Imagine a warehouse with customer and customer_addresses tables linked by customer_id.
erDiagram
customer ||--o{ customer_addresses : has
customer {
int customer_id PK
string full_name
string email
}
customer_addresses {
int address_id PK
int customer_id FK
string street
string city
string postal_code
}
One source might use this SQL:
SELECT
customer.customer_id,
full_name,
email,
ARRAY_AGG(postal_code) AS postal_codes
FROM customer
LEFT JOIN customer_addresses
ON customer.customer_id = customer_addresses.customer_id
GROUP BY customer.customer_id;
The source key is customer_id. The index fields are full_name, email, and postal_codes.

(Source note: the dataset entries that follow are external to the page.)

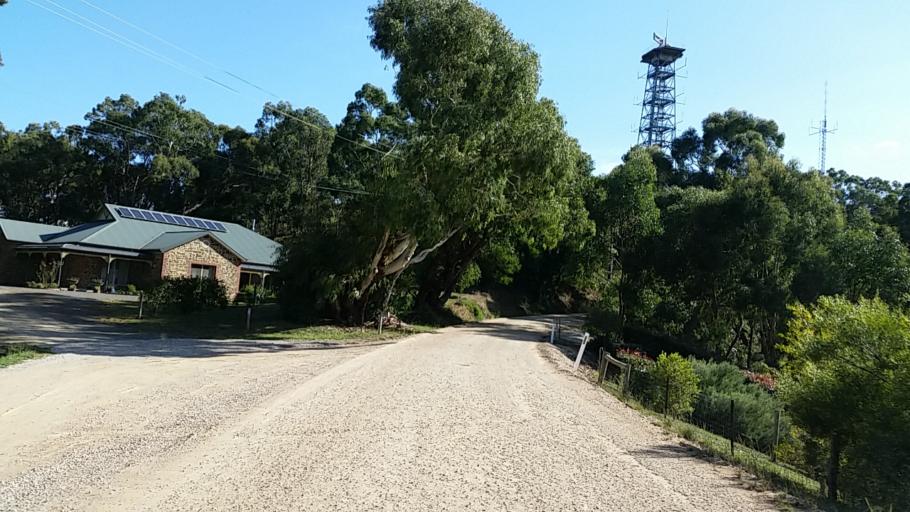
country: AU
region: South Australia
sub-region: Adelaide Hills
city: Adelaide Hills
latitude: -34.9536
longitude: 138.7175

| customer_id | full_name | postal_codes | |
|---|---|---|---|
| 1 | Alice Johnson | alice@johnson.com | {“90210”, “10001”} |
| 2 | Alice Johnson | ajohnson@domain.com | {“10001”} |
| 3 | Bob Smith | bsmith@domain.com | {“12345”} |
| 4 | Bob Smith | bsmith@domain.com | {“12345”} |
Note that the third and fourth rows, excluding the key, are identical. No model could differentiate between them based on the fields returned by the source. For this reason, we index them as one item but record that our indexed item maps to two distinct source keys.
Matchbox never sends raw source fields to the backend. It hashes the indexed values client-side and uploads those hashes instead, so the server stores stable identifiers for matching without storing the source data itself.
Models and scores¶
Models perform the matching work.
- A deduper consumes one query.
- A linker consumes a left query and a right query.
- A model can consume sources directly or query through upstream resolvers.
The output of a model is a table of scored pairs. Each row contains:
left_idright_idscore
The score is a floating-point value between 0.0 and 1.0. Deterministic models usually emit 1.0. Learned or weighted models can emit any value in that range.
Matchbox uses the word score rather than probability because these values
act as match-strength signals without claiming a formal probabilistic
interpretation.
For example, if a deduper thinks customer 1 and customer 2 refer to the same entity with score 0.8, the model output looks like this:
graph LR
1((1))
2((2))
1 -- 0.8 --> 2
Model steps store those scored edges on the backend. They do not define the final entity view on their own.
Resolvers and clusters¶
Resolvers turn model score edges into clusters. A resolver can consume one model or several models, which makes clustering policy explicit and reusable.
One common strategy is connected components over all model edges that meet per-model thresholds. Imagine a second model produced the following model output:
graph LR
2((2)) -- 0.9 --> 3((3))
Concatenating that with the first model’s edges gives:
| left | right | score |
|---|---|---|
| 1 | 2 | 0.8 |
| 2 | 3 | 0.9 |
Connected components over that combined edge set produces one cluster containing all three customers:
graph LR
0((cluster))
1((1))
2((2))
3((3))
0 --> 1
0 --> 2
0 --> 3
Matchbox uses three important ideas here:
- Source steps create source clusters.
- Model steps create score edges between existing clusters.
- Resolver steps create the clusters that users query.
When you query Matchbox, you always query through a resolver. The default resolver is the single final resolver for a published DAG.
Architecture¶
Sources, models, and resolvers run client-side.
- Sources materialise data and hashes locally.
- Models compute score edges locally.
- Resolvers compute cluster assignments locally.
The backend stores fingerprints, step metadata, model scores, resolver clusters, and evaluation data. This keeps the server focused on coordination, storage, and querying rather than warehouse-side matching logic.
The PostgreSQL adapter is one implementation of that backend contract. Other adapters can implement the same interfaces as long as they preserve the same high-level behaviour.